Maraş depremlerinde ailesini kaybeden Selin Sümbültepe, ‘Akantüs/Hatay’a Ağıt’ şarkısını çıkardı. Sümbültepe, “Ömrümün kıyametiydi. Kendi acımla birlikte memleketimin verdiği tarifsiz kaybı da betimlemeye çalıştım.” diyor.

'Hatay’a Ağıt' bir yakarış
Fotoğraf: BirGün

Işıl ÇALIŞKAN

Maraş merkezli depremlerde geçen yıl ailesini kaybeden müzisyen Selin Sümbültepe, facianın yıldönümünde ‘Akantüs/Hatay’a Ağıt’ isimli şarkısıyla dinleyiciyle buluştu. Memleketine ithafen yazdığı bir ağıt olan parça, adını doğum, ölüm ve yaşam döngüsünü sembolize eden Akantüs bitkisinden alıyor. Bu bitki birçok medeniyete ev sahipliği yapan kentin tarihi evlerinin kapılarında, pencerelerinde, sütunlarında ve mimarisinde yaşıyordu. Büyük bir kısmı yıkıldı. Her satırında yaşanan felaketin açtığı derin yarayı betimleyen ağıtın finalindeki Arapça yakarış, yurttaşların ağzından çıkan ‘Ma rıhna, nehna hon!’, ‘Gitmedik, burdayız’ anlamına geliyor. Şarkı aynı zamanda Toplum Gönüllüleri Vakfı’nın 6 Şubat’ta yayınlanacak olan ‘Umut’ adlı belgeselinde yer alacak.

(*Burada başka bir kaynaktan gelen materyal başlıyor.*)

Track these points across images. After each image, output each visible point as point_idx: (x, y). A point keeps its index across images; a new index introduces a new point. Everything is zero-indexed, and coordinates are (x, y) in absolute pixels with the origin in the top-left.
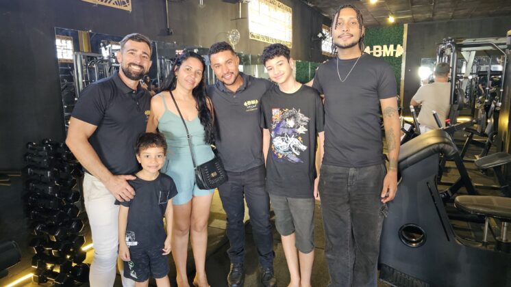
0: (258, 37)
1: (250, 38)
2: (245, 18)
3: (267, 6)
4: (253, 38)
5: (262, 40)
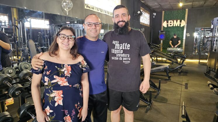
0: (93, 8)
4: (88, 8)
5: (96, 11)
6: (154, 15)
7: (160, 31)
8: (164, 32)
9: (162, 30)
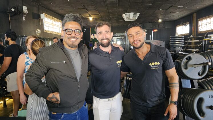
0: (48, 31)
1: (45, 32)
2: (42, 24)
3: (51, 20)
4: (46, 32)
5: (50, 33)
6: (84, 30)
7: (89, 41)
8: (92, 42)
9: (91, 40)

BirGün’e konuşan Sümbültepe, “Ömrümün kıyameti olarak tabir edebilirim 6 Şubat’ı. Kendi acımla birlikte memleketimin verdiği tarifsiz kaybı da betimlemeye çalıştım” diyor. Akantüs bitkisinin hikâyesini sorduğumuz Sümbültepe, “Akantüs aslında depremden önce bir arkadaşım vesilesiyle hikâyesiyle tanıştığım ve Hatay’ın tarihi binalarının üstüne işlendiğini öğrenince etkilenip araştırdığım bir bitki. Yaşam ve ölüm döngüsünü temsil etmesi ve memleketin birçok köşesinde olmasından çok etkilenmiştim. Roma ve Bizans sütunlarında görülen bu figür, Hatay’ın birçok medeniyete ev sahipliği yapması sebebiyle tarihi binalarımızın mimarisinde de etkin rol almış. Depremle birlikte bu binaların da nerdeyse hepsi yerle bir oldu. Şarkının sözlerini yazarken ismi de otomatik belirdi” cevabını veriyor.

SUÇLULAR HÂLÂ DIŞARIDA

Sümbültepe, Hatay’a Ağıt’ın finalindeki ‘Gitmedik, burdayız’ anlamına gelen sözleri, şu ifadelerle anlatıyor: “Depremin ilk ayları barınma problemi çok ciddi boyuttaydı. Başka şehirlere gitmek zorunda kalan çok kişi oldu. Gidenler geri dönmek üzere gitse de kalanlar boşaltılmak istenen şehrin belleği oldu. İnanılmaz bir sirkülasyonla gitgel yapılıyor hâlâ. Kimse memleketini sahipsiz bırakmıyor. Bu slogan aidiyet ile doğru orantılı doğdu diyebilirim.”

Felaketin üzerinden geçen 1 yılda kat edilen süreci soruyoruz. Sümbültepe, “Hukuksal boyutu ile alakalı maalesef pek yol kat edilemedi. Adalet sisteminin kısır döngüsü birçok şeyi yokuşa sürüyor. Suçlular hâlâ dışarda. Barınma dahi büyük bir sorun. Oldukça sert geçen kış aylarından ve kurulamamış altyapıdan kaynaklı bir sürü konteyner kent ve çadırlar sular altında kaldı. Havaalanımız 1 yıl geçmesine rağmen açılmadı. İnsanımız öfkeli, yorgun ve kalbi çok kırık” yakarışında bulunuyor.